[START Data rows]

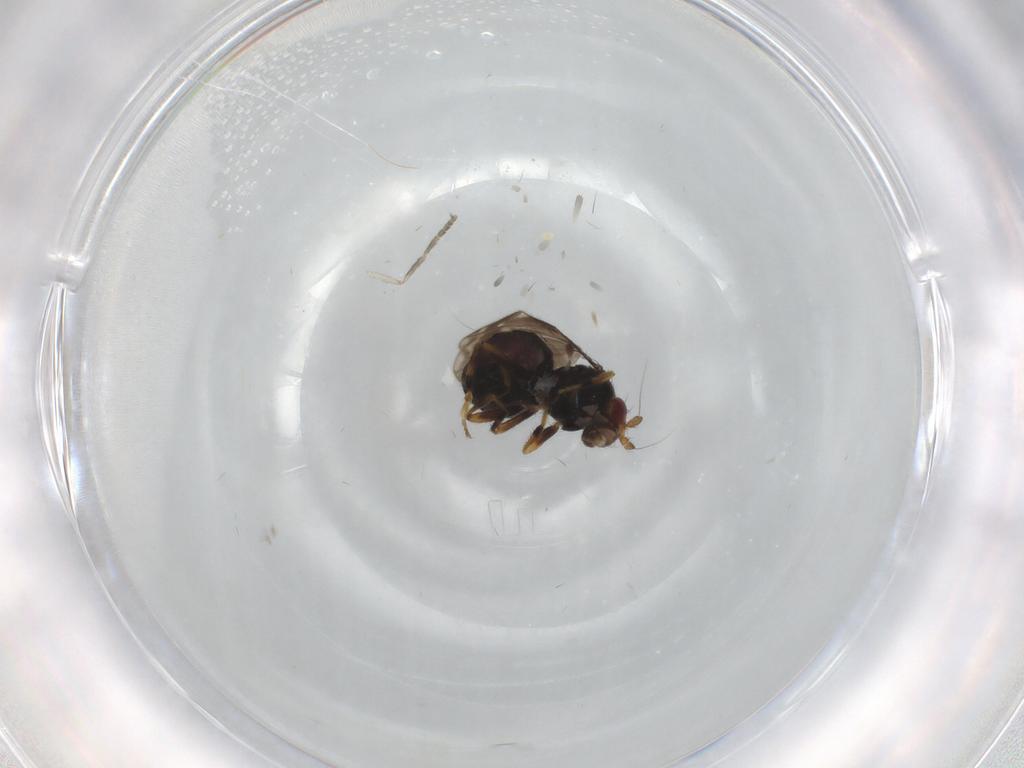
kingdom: Animalia
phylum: Arthropoda
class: Insecta
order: Diptera
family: Sphaeroceridae
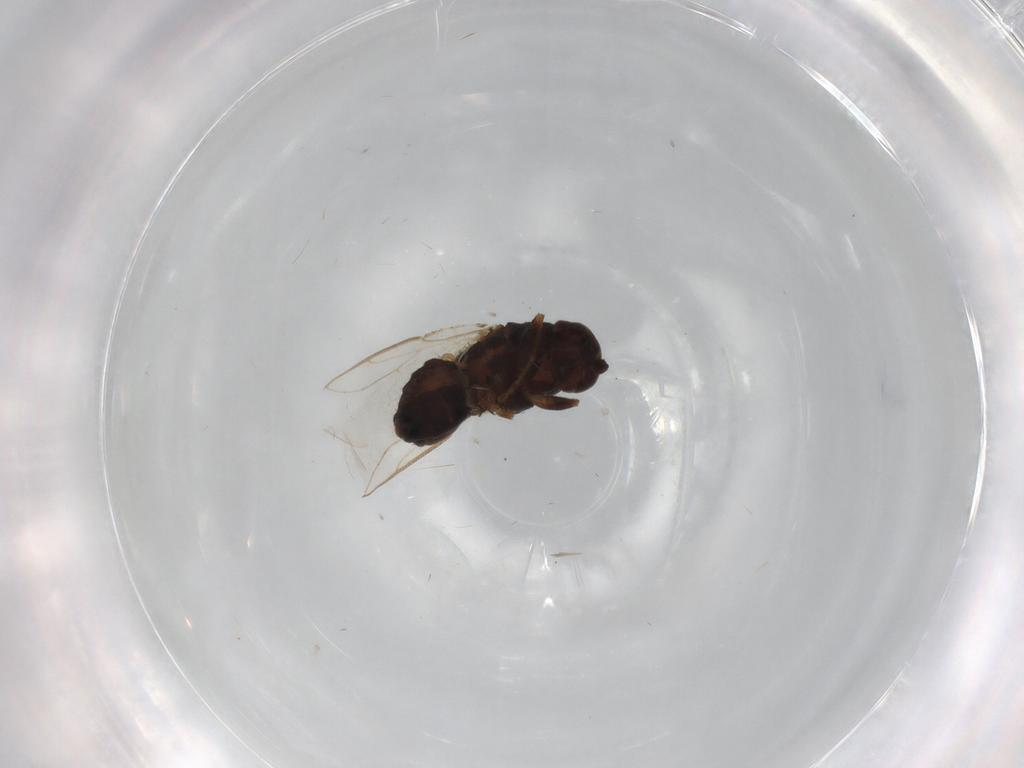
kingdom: Animalia
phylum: Arthropoda
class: Insecta
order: Diptera
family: Sphaeroceridae
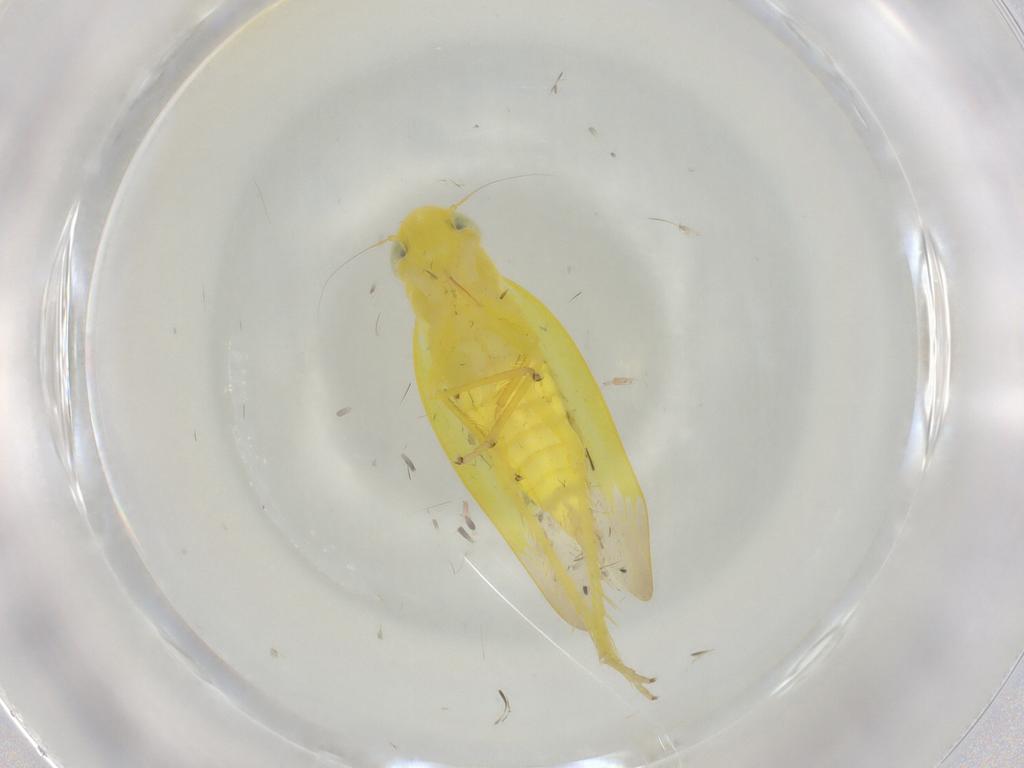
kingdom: Animalia
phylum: Arthropoda
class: Insecta
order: Hemiptera
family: Cicadellidae
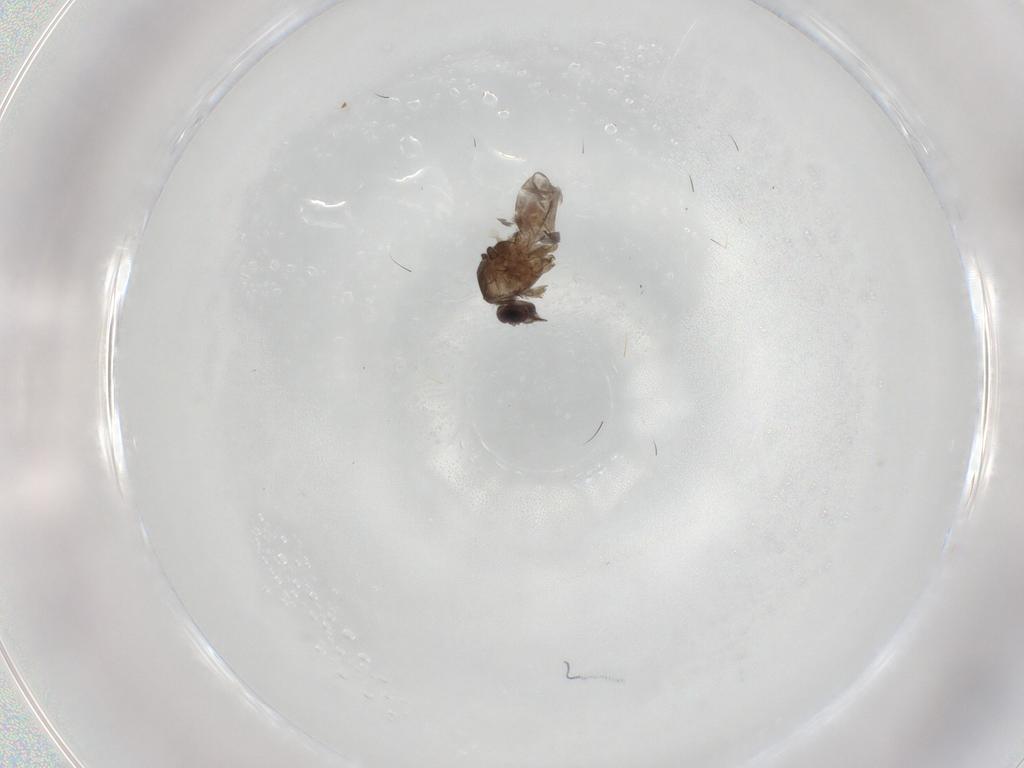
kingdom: Animalia
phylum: Arthropoda
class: Insecta
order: Diptera
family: Cecidomyiidae
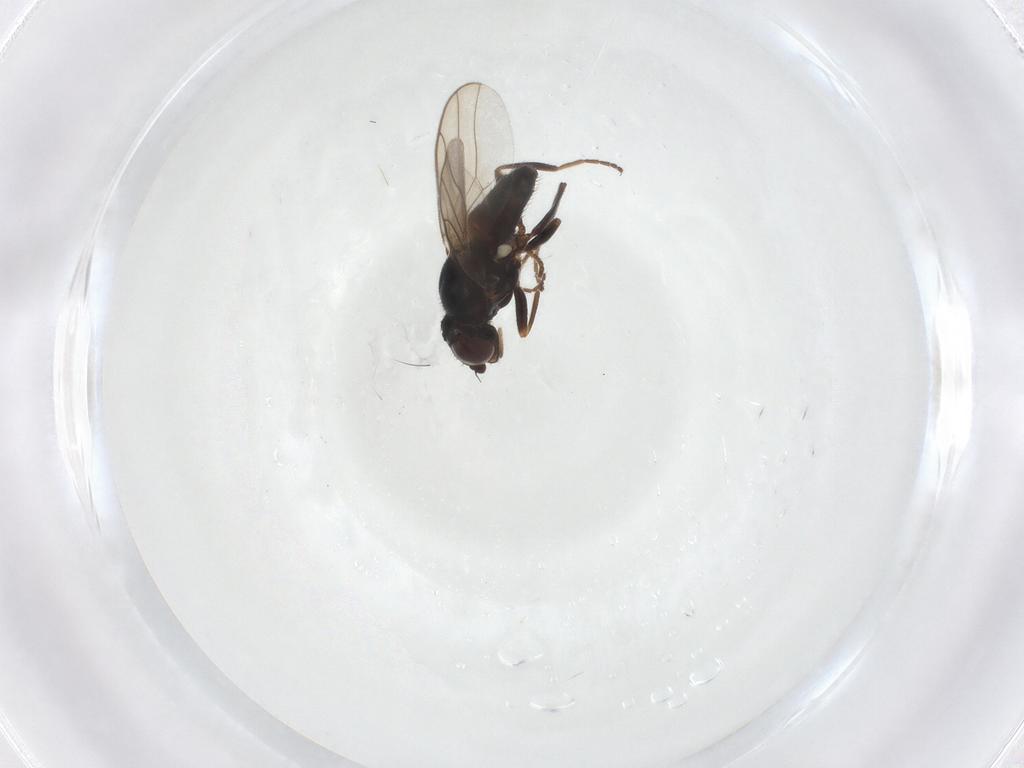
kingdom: Animalia
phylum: Arthropoda
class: Insecta
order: Diptera
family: Chloropidae
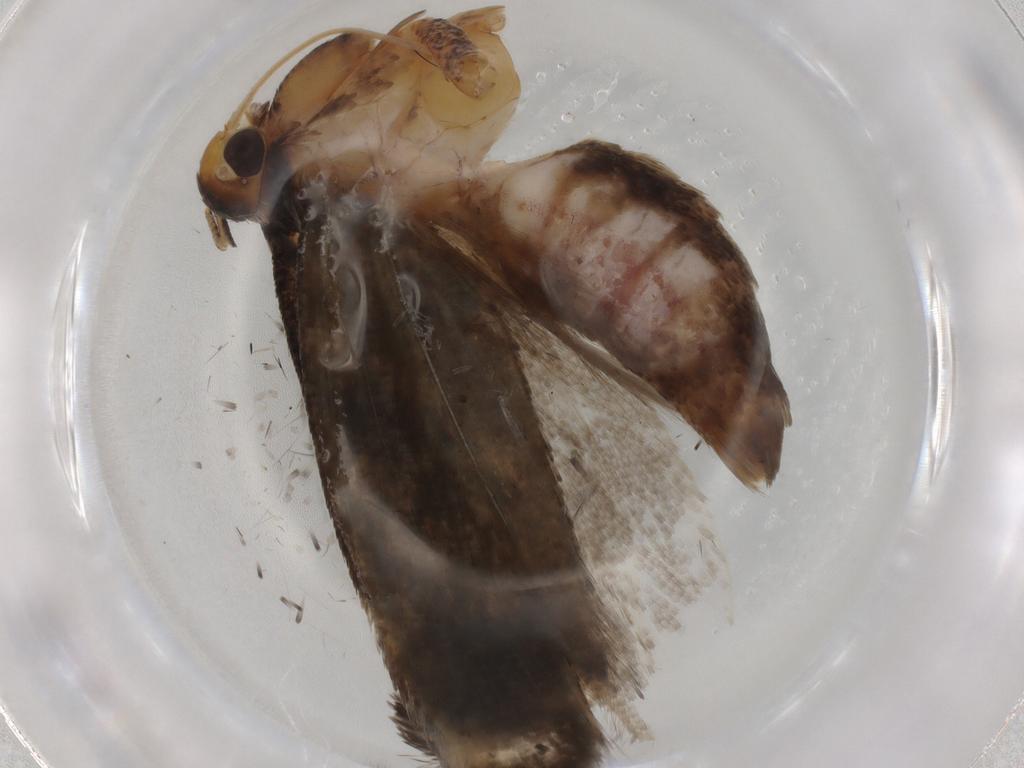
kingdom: Animalia
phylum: Arthropoda
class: Insecta
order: Lepidoptera
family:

[END Data rows]

- Set problem -
Give back every line above word for word, leaving out the pictures.

- Task solution -
kingdom: Animalia
phylum: Arthropoda
class: Insecta
order: Diptera
family: Sphaeroceridae
kingdom: Animalia
phylum: Arthropoda
class: Insecta
order: Diptera
family: Sphaeroceridae
kingdom: Animalia
phylum: Arthropoda
class: Insecta
order: Hemiptera
family: Cicadellidae
kingdom: Animalia
phylum: Arthropoda
class: Insecta
order: Diptera
family: Cecidomyiidae
kingdom: Animalia
phylum: Arthropoda
class: Insecta
order: Diptera
family: Chloropidae
kingdom: Animalia
phylum: Arthropoda
class: Insecta
order: Lepidoptera
family:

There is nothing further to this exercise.